Yeah, you know what I don't get? Bamboo is one of the cheapest materials on the planet. The stuff grows better than dandelions. But chop off a briar's shank, add a knuckle or two of bamboo, and the price soars. What the hell? You'd think it'd be the other way around - bamboo for cheap pipes (nice as it looks) and full briar shank would be costlier.


----------



## Mister Moo (Sep 8, 2005)

dmkerr said:


> ... but I've got my curiousity up now so I'll check it out and comment later.

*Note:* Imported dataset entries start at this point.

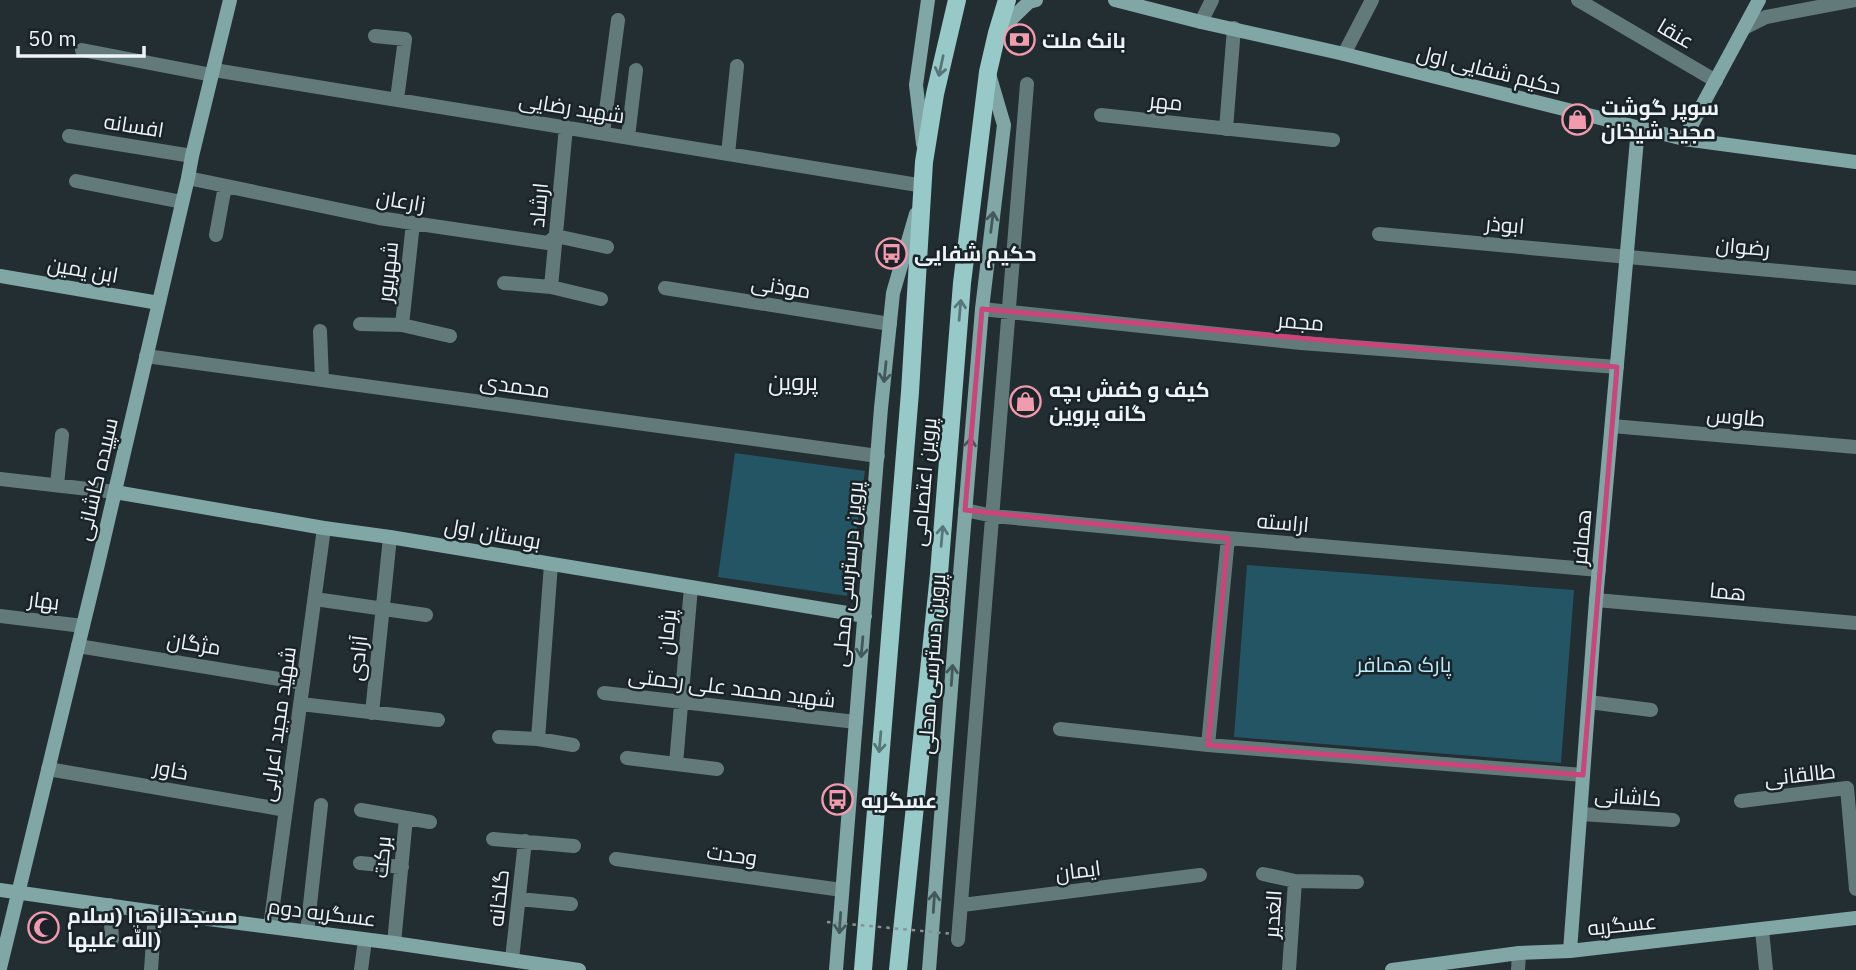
<svg xmlns="http://www.w3.org/2000/svg" width="1856" height="970" viewBox="0 0 1856 970" font-family="'IBM Plex Sans',Cairo,sans-serif">
<style>
.green{fill:#235565}
.lines{fill:none;stroke-linecap:round;stroke-linejoin:round}
.street{stroke:#627a7a;stroke-width:14}
.secondary{stroke:#80a7a6;stroke-width:14}
.primary{stroke:#96c9c7;stroke-width:18}
.path-bridge{stroke:#889194;stroke-width:2.5;stroke-dasharray:3.5 5;stroke-linecap:butt}
.oneway{stroke:#587678}
.oneway2{stroke:#43585a}
.marked{fill:none;stroke:#cb447a;stroke-width:5;stroke-linejoin:round}
.labels{text-anchor:middle;dominant-baseline:central;stroke-width:5;stroke-linejoin:round;paint-order:stroke}
.street-label{font-size:21px;fill:#edf4f7;stroke:#1a2428}
.poi-label{font-size:21px;font-weight:bold;fill:#edf4f7;stroke:#1a2428;text-anchor:start}
.park-label{font-size:21px;fill:#baebfc;stroke:#1a2428}
.quarter-label{font-size:24px;fill:#edf4f7;stroke:#1a2428}
</style>
<rect width="100%" height="100%" fill="#232e32"/>
<path class="green" d="M 735,453 L 865,471 L 847,596 L 718,577 Z
M 1247,565 L 1574,590 L 1561,763 L 1234,737 Z"/>
<g class="lines">
<path class="street" d="M 1578,0 L 1716,81
M 1201,22 L 1212,0
M 1744,28 L 1766,17 L 1855,0
M 375,36 L 405,39 L 397,99
M 82,50 L 212,75
M 1344,54 L 1372,0
M 214,70 L 924,186
M 1101,115 L 1333,140
M 1226,129 L 1234,28
M 603,133 L 618,20
M 69,136 L 192,156
M 628,137 L 636,70
M 728,154 L 737,66
M 188,178 L 379,218 L 548,243 L 556,236 L 607,247
M 76,181 L 182,202
M 1379,234 L 1856,278
M 216,235 L 225,186
M 504,283 L 551,287 L 601,299
M 551,287 L 566,127
M 665,288 L 890,324
M 982,309 L 1301,343 L 1617,367
M 360,324 L 402,325 L 450,336
M 402,325 L 413,223
M 320,331 L 322,380
M 146,356 L 878,456
M 1612,426 L 1856,447
M 0,479 L 115,492
M 57,485 L 62,435
M 965,510 L 993,516 L 1228,538 L 1599,570
M 315,599 L 426,615
M 1596,600 L 1856,623
M 0,616 L 83,626
M 78,646 L 303,683
M 604,693 L 856,722
M 1589,702 L 1651,710
M 301,704 L 438,720
M 372,713 L 390,537
M 1060,729 L 1208,745 L 1583,775
M 499,737 L 538,739 L 573,745
M 538,739 L 551,564
M 1208,745 L 1228,538
M 627,758 L 717,769
M 676,764 L 691,587
M 48,769 L 286,810
M 1741,801 L 1847,788 L 1856,889
M 361,810 L 430,822
M 1581,814 L 1673,820
M 493,839 L 574,846
M 616,859 L 842,890
M 360,863 L 402,867
M 1263,874 L 1295,881
M 519,899 L 571,904
M 110,905 L 112,940
M 962,905 L 1200,875
M 270,927 L 324,528
M 1762,930 L 1766,970
M 307,932 L 321,805
M 958,940 L 1027,84
M 394,943 L 406,818
M 512,959 L 525,841
M 151,970 L 155,912
M 361,970 L 365,940
M 1289,970 L 1295,881 L 1357,882
M 1518,970 L 1519,953"/>
<path class="secondary" d="M 1115,0 L 1201,22 L 1344,54 L 1684,139 L 1856,162
M 998,32 L 1029,2 L 1036,0
M 1684,139 L 1759,0
M 923,144 L 916,85 L 928,0
M 0,276 L 159,303
M 115,492 L 324,528 L 390,537 L 865,616
M 0,890 L 155,912 L 394,943 L 579,970
M 1570,951 L 1596,600 L 1638,128
M 0,968 L 98,564 L 188,178 L 192,156 L 230,0
M 836,970 L 881,408 L 893,293 L 916,214
M 929,970 L 960,574 L 982,309 L 1004,125 L 989,74
M 1392,970 L 1519,953 L 1570,951 L 1856,918"/>
<path class="primary" d="M 863,970 L 910,392 L 924,162 L 935,94 L 957,0
M 898,970 L 939,574 L 962,283 L 988,72 L 997,33 L 1007,0"/>
<path class="path-bridge" d="M 827,922 L 954,934"/>
</g>
<defs><path id="oneway-shaft" d="M-6 0H5M1.5-3L5.5 0L1.5 3" fill="none" stroke-width="1.6" stroke-linecap="round" stroke-linejoin="round" transform="scale(1.75)"/></defs>
<g class="oneway">
<use href="#oneway-shaft" transform="translate(941 66) rotate(102)"/>
<use href="#oneway-shaft" transform="translate(960 310) rotate(-85)"/>
<use href="#oneway-shaft" transform="translate(942 536) rotate(-85)"/>
<use href="#oneway-shaft" transform="translate(880 742) rotate(95)"/>
</g>
<g class="oneway2">
<use href="#oneway-shaft" transform="translate(992 222) rotate(-83)"/>
<use href="#oneway-shaft" transform="translate(885 372) rotate(96)"/>
<use href="#oneway-shaft" transform="translate(970 448) rotate(-85)"/>
<use href="#oneway-shaft" transform="translate(862 647) rotate(95)"/>
<use href="#oneway-shaft" transform="translate(952 675) rotate(-86)"/>
<use href="#oneway-shaft" transform="translate(934 902) rotate(-86)"/>
<use href="#oneway-shaft" transform="translate(840 923) rotate(94)"/>
</g>
<path class="marked" d="M 982,309 L 1617,367 L 1583,775 L 1208,745 L 1228,538 L 965,510 Z"/>
<defs>
<symbol id="bank-ring" viewBox="-11 -11 22 22"><circle r="9.5" fill="#1a2428" stroke="#f29aae" stroke-width="1.5"/><path d="M-6-4H6V4H-6ZM0-2.3a2.3 2.3 0 1 0 0 4.6a2.3 2.3 0 1 0 0-4.6Z" fill="#f29aae"/></symbol>
<symbol id="shop-ring" viewBox="-11 -11 22 22"><circle r="9.5" fill="#1a2428" stroke="#f29aae" stroke-width="1.5"/><path d="M-5-2.5h2.3a2.7 3.5 0 0 1 5.4 0H5L5.5 6h-11ZM-1.5-2.5h3a1.5 2.3 0 0 0-3 0Z" fill="#f29aae"/></symbol>
<symbol id="bus-ring" viewBox="-11 -11 22 22"><circle r="9.5" fill="#1a2428" stroke="#f29aae" stroke-width="1.5"/><path d="M-5-6H5V4H4V6H2V4H-2V6H-4V4H-5ZM-3.5-4V0h7V-4ZM-3.5 1.2v1.5H-2V1.2ZM2 1.2v1.5H3.5V1.2Z" fill="#f29aae"/></symbol>
<symbol id="mosque-ring" viewBox="-11 -11 22 22"><circle r="9.5" fill="#1a2428" stroke="#f29aae" stroke-width="1.5"/><path d="M3.5-4.9A6 6 0 1 0 3.5 4.9A5 5 0 1 1 3.5-4.9Z" fill="#f29aae"/></symbol>
</defs>
<g fill-rule="evenodd">
<use href="#bank-ring" x="1002" y="22" width="35" height="35"/>
<use href="#shop-ring" x="1560" y="102" width="35" height="35"/>
<use href="#bus-ring" x="874" y="236" width="35" height="35"/>
<use href="#shop-ring" x="1008" y="384" width="35" height="35"/>
<use href="#bus-ring" x="820" y="782" width="35" height="35"/>
<use href="#mosque-ring" x="26" y="910" width="35" height="35"/>
</g>
<g class="labels">
<g class="street-label">
<text transform="translate(1676 33) rotate(30)">عنقا</text>
<text transform="translate(1489 69) rotate(14)">حکیم شفایی اول</text>
<text transform="translate(1166 101) rotate(6)">مهر</text>
<text transform="translate(572 107) rotate(9)">شهید رضایی</text>
<text transform="translate(134 125) rotate(9)">افسانه</text>
<text transform="translate(401 200) rotate(9)">زارعان</text>
<text transform="translate(538 205) rotate(-85)">ارشاد</text>
<text transform="translate(1505 224) rotate(5)">ابوذر</text>
<text transform="translate(1743 246) rotate(5)">رضوان</text>
<text transform="translate(83 269) rotate(10)">ابن یمین</text>
<text transform="translate(387 272) rotate(-84)">شهریور</text>
<text transform="translate(781 286) rotate(9)">موذنی</text>
<text transform="translate(1301 321) rotate(5)">مجمر</text>
<text transform="translate(515 385) rotate(8)">محمدی</text>
<text transform="translate(1736 416) rotate(5)">طاوس</text>
<text transform="translate(96 479) rotate(-77)">سپیده کاشانی</text>
<text transform="translate(923 482) rotate(-85)">پروین اعتصامی</text>
<text transform="translate(1283 522) rotate(5)">اراسته</text>
<text transform="translate(493 533) rotate(10)">بوستان اول</text>
<text transform="translate(1581 537) rotate(-85)">همافر</text>
<text transform="translate(847 574) rotate(-85)">پروین درسترسی محلی</text>
<text transform="translate(1728 591) rotate(5)">هما</text>
<text transform="translate(44 600) rotate(7)">بهار</text>
<text transform="translate(666 632) rotate(-85)">پژمان</text>
<text transform="translate(194 643) rotate(9)">مژگان</text>
<text transform="translate(357 658) rotate(-84)">آزادی</text>
<text transform="translate(931 664) rotate(-86)">پروین دسترسی محلی</text>
<text transform="translate(732 687) rotate(7)">شهید محمد علی رحمتی</text>
<text transform="translate(277 724) rotate(-82)">شهید مجید اعرابی</text>
<text transform="translate(171 769) rotate(10)">خاور</text>
<text transform="translate(1800 774) rotate(-6)">طالقانی</text>
<text transform="translate(1628 796) rotate(4)">کاشانی</text>
<text transform="translate(732 854) rotate(8)">وحدت</text>
<text transform="translate(381 857) rotate(-85)">برکت</text>
<text transform="translate(1078 870) rotate(-7)">ایمان</text>
<text transform="translate(498 898) rotate(-84)">گلخانه</text>
<text transform="translate(322 912) rotate(7)">عسگریه دوم</text>
<text transform="translate(1272 914) rotate(-86)">الغدیر</text>
<text transform="translate(1622 924) rotate(-6)">عسگریه</text>
</g>
<g class="poi-label">
<text x="1042" y="40">بانک ملت</text>
<text x="1601" y="107">سوپر گوشت<tspan x="1601" dy="24">مجید شیخان</tspan></text>
<text x="914" y="253">حکیم شفایی</text>
<text x="1049" y="389">کیف و کفش بچه<tspan x="1049" dy="24">گانه پروین</tspan></text>
<text x="861" y="800">عسگریه</text>
<text x="67" y="915">مسجدالزهرا (سلام<tspan x="67" dy="24">الله علیها)</tspan></text>
</g>
<g class="park-label">
<text x="1404" y="664">پارک همافر</text>
</g>
<g class="quarter-label">
<text x="793" y="381">پروین</text>
</g>
</g>
<path d="M18 46v10h126v-10" fill="none" stroke="#edf4f7" stroke-width="3.5"/>
<text x="28" y="46" font-size="21" fill="#edf4f7" stroke="#1a2428" stroke-width="5" paint-order="stroke">50 m</text>
</svg>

Mine too. This is interesting.


----------



## parris001 (Mar 29, 2008)

uu Didn't care for the RT pipe.


----------



## dmkerr (Oct 27, 2008)

Mister Moo said:


> Mine too. This is interesting.


Well, you brought up an excellent point regarding S Bang pipes that seems to fly with any Danish handmade. It's hard to find too many grades of Danish pipe like the Italians and the English have grades, or at least I'm not familiar with them as I am with Italian and English pipes. But for the latter, the half current retail seems to hold. I checked out a few different retailers and found several examples, specifically with the various grades of Castellos, Ashtons, Dunhills and Ser Jacopos (along with il Ceppo, Mastro, Cavicchi, etc). Charatans are dicey due to the Lane ownership pipes seeming not to match up with post-Lanes on price. Upshalls are similarly dicey. GBD and Comoy don't seem to make as many high grade lines as they used to (hard to find a Flame Grain, Pedigree, Specimen Straight Grain or Blue Riband as a new pipe). I'm not familiar enough with the pricing structure for Beckers, Tsuges (or any Japanese makers) or all the other various handmades. But for the brands above, used pipes appear to be for sale at half current retail.

Ebay purchases do not follow this for obvious reasons but pipes sold through a B&M or etailer do seem to. If Bear Graves is around, perhaps he can comment.


----------